Proposition 8 defender Andy Pugno is making another try at winning a seat… (Rich Pedroncelli / Associated…)
SACRAMENTO — Two years ago, Andy Pugno was a celebrity culture warrior on the rise.
He had written the ballot measure banning same-sex marriage in California and then raked in cash from conservative donors to fund an attempt to win a seat in the state Assembly.
But the political ground shifted, and a flood of money from labor unions and gay rights groups crushed his legislative campaign. This year, a federal court overturned the state's gay marriage ban, and national polls now show a majority of Americans have no problem with same-sex marriage.
Undaunted, Pugno is trying again, doubling down as the defender of Proposition 8 in a newly drawn and deeply red Assembly district. If elected, he vows to fight what he characterizes as the relentless efforts of the liberal Legislature to undermine the people's vote against gay marriage.
Pugno points to a 2009 law that requires the state to recognize same-sex marriages that were performed in other states before California's ban and subsequent efforts to redefine the term "marriage" as a civil — not religious — contract.
"The people who exercised their right to amend their Constitution" by passing Proposition 8, he said in an interview, "deserve to be heard and represented inside the state Capitol."
Pugno's candidacy has opened a fissure in the California Republican Party as it struggles with declining membership. Registration in the state now stands at 30%, waning as party leaders have staked claims in divisive battles over immigration and abortion.
According to the Public Policy Institute of California, voters' attitudes have changed since 2008, when they narrowly approved Proposition 8. While same-sex marriage remains divisive, a slim majority of Californians now support it. Support among Republicans jumped 11 points in the last four years, from 23% to 34%, the institute's opinion polls show.

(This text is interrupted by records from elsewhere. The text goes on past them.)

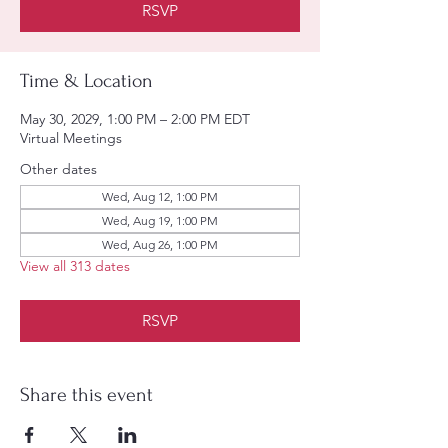
RSVP
Time & Location
May 30, 2029, 1:00 PM – 2:00 PM EDT
Virtual Meetings
Other dates
Wed, Aug 12, 1:00 PM
Wed, Aug 19, 1:00 PM
Wed, Aug 26, 1:00 PM
View all 313 dates
RSVP
Share this event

After endorsing Pugno two years ago, the party is now backing incumbent Assemblywoman Beth Gaines (R-Rocklin). One of California's biggest Republican donors, Charles Munger Jr., has formed a political action committee to boost her campaign.
The committee, Spirit of Democracy California, has spent at least $249,221 on political consultants, mail brochures, and TV and radio ads supporting Gaines.
Gaines did not return calls from The Times. But according to her website, she supports traditional marriage, enjoys the endorsement of the Gun Owners of California and has signed a pledge not to vote for tax increases.
"She would offer a broader appeal to voters that would be helpful in improving the Republican Party's brand name and support around the state," said Richard Temple, a spokesman for the committee.
Pugno has fired back with radio ads that target Munger, suggesting he's trying to stifle truly conservative voices. In the spots, an alarm sounds and a narrator implores voters: "Don't let a liberal Bay Area billionaire buy the election for Beth Gaines."
In an interview, Pugno could not name a specific policy issue on which he disagrees with Gaines, though he faulted her for being a "passive" lawmaker. "She casts good votes, but she has not shown any leadership to speak of," he said.
On her website, Gaines, who won a special election to succeed her husband in the Assembly last year, touts her work to curb "frivolous lawsuits" under the Americans with Disabilities Act. Her legislation, which would give businesses a 120-day grace period to comply with violations under the federal law, stalled in committee last month.
The biggest debate in the race has been over ballot designations.
Earlier this year, Pugno sued Gaines to prevent her from describing herself as a "small-business owner" on the June ballot, arguing that it was suspicious that Gaines and her husband incorporated their new insurance business shortly before filing her candidacy papers. He contended that she should have to identify herself to voters as an incumbent lawmaker.
A judge sided with Gaines.
Allan Hoffenblum, publisher of the California Target book, which tracks elections, said the contest amounts to a conservative purity test. The outcome, he said, will make little difference in the dynamics of the Legislature.
"Whoever gets elected," he said, "will come to Sacramento and vote as a hardcore fiscal and social conservative."